DIRECTIONS FOR THIS TASK
Copy the data below exactly, but not the pictures it contains.

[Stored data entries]
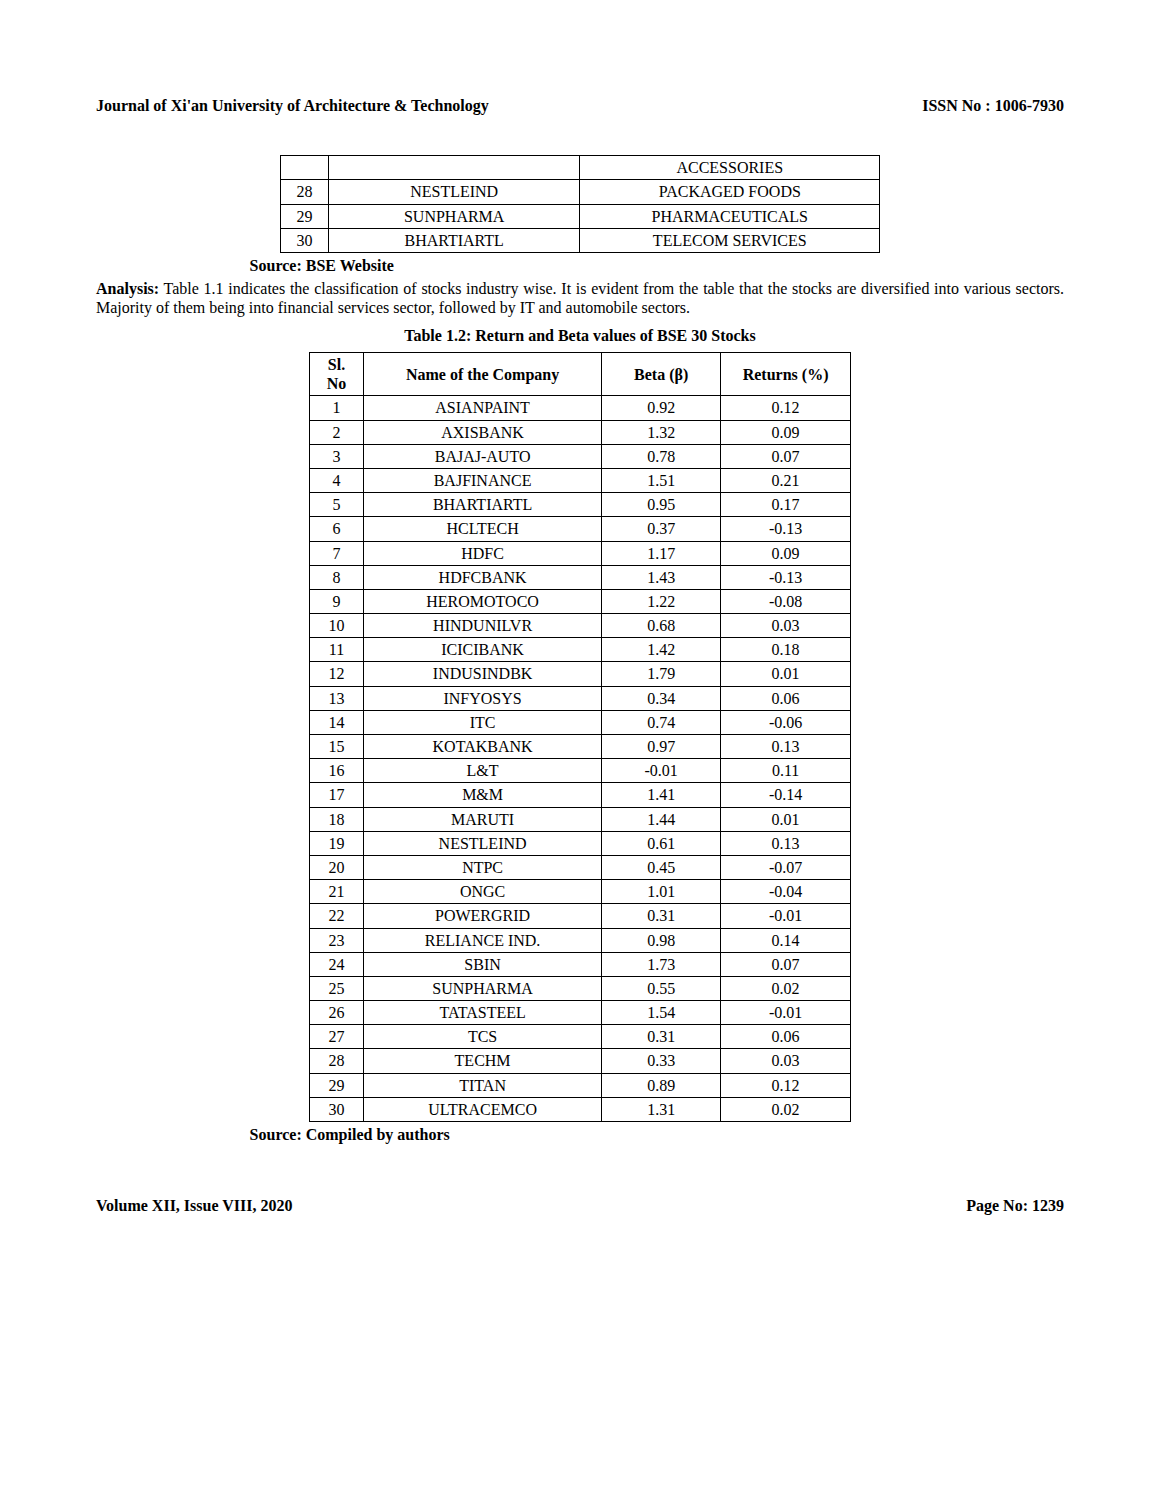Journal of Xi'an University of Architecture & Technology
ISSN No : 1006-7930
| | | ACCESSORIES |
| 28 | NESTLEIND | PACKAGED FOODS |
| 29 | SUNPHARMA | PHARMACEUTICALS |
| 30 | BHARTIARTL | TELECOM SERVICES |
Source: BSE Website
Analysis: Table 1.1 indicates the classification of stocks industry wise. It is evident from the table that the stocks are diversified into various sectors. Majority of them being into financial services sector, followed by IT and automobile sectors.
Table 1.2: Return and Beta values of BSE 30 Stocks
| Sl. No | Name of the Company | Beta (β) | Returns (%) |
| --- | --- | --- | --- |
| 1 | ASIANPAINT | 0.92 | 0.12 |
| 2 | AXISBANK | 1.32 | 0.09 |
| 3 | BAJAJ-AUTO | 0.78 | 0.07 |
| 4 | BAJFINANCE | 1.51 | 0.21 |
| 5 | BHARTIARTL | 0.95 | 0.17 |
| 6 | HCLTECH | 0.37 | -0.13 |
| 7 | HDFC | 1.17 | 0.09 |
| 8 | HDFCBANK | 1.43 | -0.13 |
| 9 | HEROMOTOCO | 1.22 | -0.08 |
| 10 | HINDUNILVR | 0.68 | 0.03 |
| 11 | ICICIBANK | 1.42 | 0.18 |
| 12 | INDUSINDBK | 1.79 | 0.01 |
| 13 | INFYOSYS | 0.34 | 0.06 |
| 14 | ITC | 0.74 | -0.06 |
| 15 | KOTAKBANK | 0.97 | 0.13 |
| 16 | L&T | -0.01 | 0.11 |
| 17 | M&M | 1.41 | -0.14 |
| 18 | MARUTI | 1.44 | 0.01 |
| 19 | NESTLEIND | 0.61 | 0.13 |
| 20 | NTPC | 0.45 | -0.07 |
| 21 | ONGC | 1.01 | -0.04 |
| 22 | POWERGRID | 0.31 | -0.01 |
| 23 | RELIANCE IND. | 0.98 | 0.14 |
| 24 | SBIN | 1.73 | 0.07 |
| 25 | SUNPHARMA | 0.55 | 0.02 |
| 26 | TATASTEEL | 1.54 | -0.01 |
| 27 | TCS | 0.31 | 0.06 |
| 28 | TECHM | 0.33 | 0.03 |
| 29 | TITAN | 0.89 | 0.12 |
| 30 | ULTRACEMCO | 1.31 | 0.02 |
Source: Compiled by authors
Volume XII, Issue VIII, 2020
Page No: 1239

THE ANSWER
Journal of Xi'an University of Architecture & Technology
ISSN No : 1006-7930
| | | ACCESSORIES |
| 28 | NESTLEIND | PACKAGED FOODS |
| 29 | SUNPHARMA | PHARMACEUTICALS |
| 30 | BHARTIARTL | TELECOM SERVICES |
Source: BSE Website
Analysis: Table 1.1 indicates the classification of stocks industry wise. It is evident from the table that the stocks are diversified into various sectors. Majority of them being into financial services sector, followed by IT and automobile sectors.
Table 1.2: Return and Beta values of BSE 30 Stocks
| Sl. No | Name of the Company | Beta (β) | Returns (%) |
| --- | --- | --- | --- |
| 1 | ASIANPAINT | 0.92 | 0.12 |
| 2 | AXISBANK | 1.32 | 0.09 |
| 3 | BAJAJ-AUTO | 0.78 | 0.07 |
| 4 | BAJFINANCE | 1.51 | 0.21 |
| 5 | BHARTIARTL | 0.95 | 0.17 |
| 6 | HCLTECH | 0.37 | -0.13 |
| 7 | HDFC | 1.17 | 0.09 |
| 8 | HDFCBANK | 1.43 | -0.13 |
| 9 | HEROMOTOCO | 1.22 | -0.08 |
| 10 | HINDUNILVR | 0.68 | 0.03 |
| 11 | ICICIBANK | 1.42 | 0.18 |
| 12 | INDUSINDBK | 1.79 | 0.01 |
| 13 | INFYOSYS | 0.34 | 0.06 |
| 14 | ITC | 0.74 | -0.06 |
| 15 | KOTAKBANK | 0.97 | 0.13 |
| 16 | L&T | -0.01 | 0.11 |
| 17 | M&M | 1.41 | -0.14 |
| 18 | MARUTI | 1.44 | 0.01 |
| 19 | NESTLEIND | 0.61 | 0.13 |
| 20 | NTPC | 0.45 | -0.07 |
| 21 | ONGC | 1.01 | -0.04 |
| 22 | POWERGRID | 0.31 | -0.01 |
| 23 | RELIANCE IND. | 0.98 | 0.14 |
| 24 | SBIN | 1.73 | 0.07 |
| 25 | SUNPHARMA | 0.55 | 0.02 |
| 26 | TATASTEEL | 1.54 | -0.01 |
| 27 | TCS | 0.31 | 0.06 |
| 28 | TECHM | 0.33 | 0.03 |
| 29 | TITAN | 0.89 | 0.12 |
| 30 | ULTRACEMCO | 1.31 | 0.02 |
Source: Compiled by authors
Volume XII, Issue VIII, 2020
Page No: 1239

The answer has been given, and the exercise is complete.